The report highlights that around 94 per cent of disasters are managed by national authorities and local communities without international assistance. However, while volunteers, local leaders and community media are often the most trusted messengers, they operate in increasingly hostile and polarised information environments.
 
Mr. Chapagain added: “Without trust, people are less likely to prepare, seek help or follow life-saving guidance; with it, communities act together, absorb shocks and recover more effectively. Maintaining trust is not optional – it is a humanitarian necessity.”
 
The World Disasters Report 2026 calls on governments, technology companies, humanitarian agencies, communities and local actors to recognise that trustworthy information is a matter of life and death. Recommendations include:
 
Technology platforms: Prioritise authoritative information from trusted humanitarian, health and local actors in crisis contexts.

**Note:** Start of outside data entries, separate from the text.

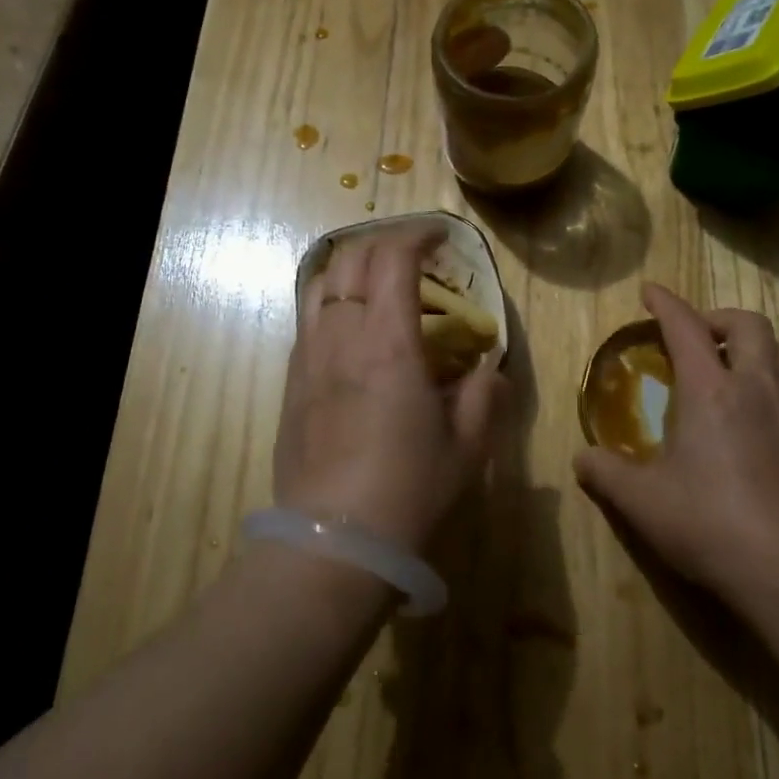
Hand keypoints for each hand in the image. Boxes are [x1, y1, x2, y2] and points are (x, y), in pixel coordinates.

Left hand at [275, 225, 501, 551]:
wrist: (333, 543)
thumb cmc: (408, 491)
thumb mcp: (468, 447)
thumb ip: (483, 395)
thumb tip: (487, 369)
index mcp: (387, 342)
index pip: (393, 258)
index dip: (419, 234)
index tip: (443, 237)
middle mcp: (340, 335)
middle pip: (351, 258)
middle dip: (385, 242)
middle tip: (416, 256)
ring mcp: (308, 357)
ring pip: (320, 283)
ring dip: (352, 267)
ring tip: (379, 283)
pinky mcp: (291, 382)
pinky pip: (308, 319)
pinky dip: (333, 301)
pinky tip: (353, 329)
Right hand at [573, 283, 778, 607]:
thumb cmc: (709, 524)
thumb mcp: (641, 501)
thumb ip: (605, 473)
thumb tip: (582, 458)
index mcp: (711, 391)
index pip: (686, 328)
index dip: (665, 303)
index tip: (649, 291)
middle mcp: (755, 389)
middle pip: (748, 325)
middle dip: (717, 318)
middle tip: (693, 335)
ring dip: (754, 345)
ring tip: (730, 365)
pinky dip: (772, 381)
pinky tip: (754, 413)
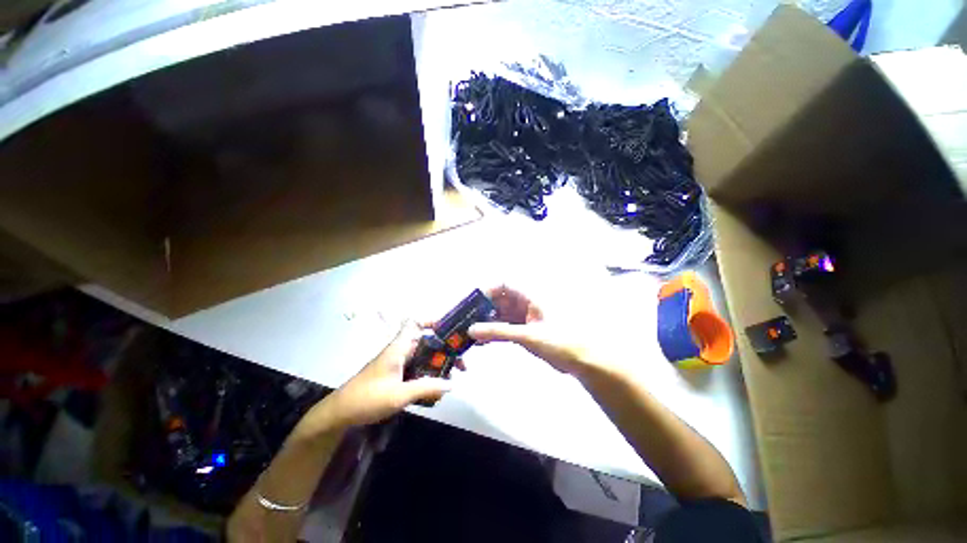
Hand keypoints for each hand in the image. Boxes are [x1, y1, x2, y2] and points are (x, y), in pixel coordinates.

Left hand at [309, 321, 451, 430]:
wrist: (340, 414)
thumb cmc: (368, 399)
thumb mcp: (399, 395)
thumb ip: (427, 388)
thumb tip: (452, 384)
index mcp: (399, 348)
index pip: (416, 324)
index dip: (433, 322)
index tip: (451, 331)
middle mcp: (400, 351)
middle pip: (427, 343)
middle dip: (445, 352)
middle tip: (461, 366)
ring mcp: (398, 363)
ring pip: (424, 358)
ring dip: (438, 366)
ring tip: (451, 379)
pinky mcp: (396, 375)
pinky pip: (418, 370)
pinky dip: (429, 376)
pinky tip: (436, 390)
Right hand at [468, 285, 594, 375]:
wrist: (580, 361)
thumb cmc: (559, 341)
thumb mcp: (527, 335)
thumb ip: (498, 332)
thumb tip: (471, 330)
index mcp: (529, 296)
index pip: (503, 283)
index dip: (486, 290)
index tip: (471, 303)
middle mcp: (524, 302)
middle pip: (498, 299)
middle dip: (482, 308)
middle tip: (465, 320)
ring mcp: (524, 316)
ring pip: (500, 314)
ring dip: (486, 322)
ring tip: (470, 333)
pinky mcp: (524, 329)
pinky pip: (504, 326)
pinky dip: (494, 332)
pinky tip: (482, 341)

Provide low-bandwidth, multilingual, and locally relevant tools and transparently moderate harmful content.
 
States and policymakers: Invest in evidence-based regulation and support local data systems that monitor crises and harmful information, strengthening transparency, accountability and an environment that enables principled humanitarian action.
 
Humanitarian agencies: Embed harmful information preparedness into humanitarian operations as a core function, with trained teams, standardised tools, predictive analytics, and strong community engagement to anticipate, detect, and respond to harmful narratives.
 
Communities and local actors: Act as trusted messengers, support digital and media literacy, participate in rumour tracking, and ensure local perspectives shape responses to safeguard access and trust – recognising that communities are central to the solution.
 
The World Disaster Report 2026 is available to policymakers, practitioners, researchers, and the public, providing a roadmap for building resilience to harmful information before, during, and after crises.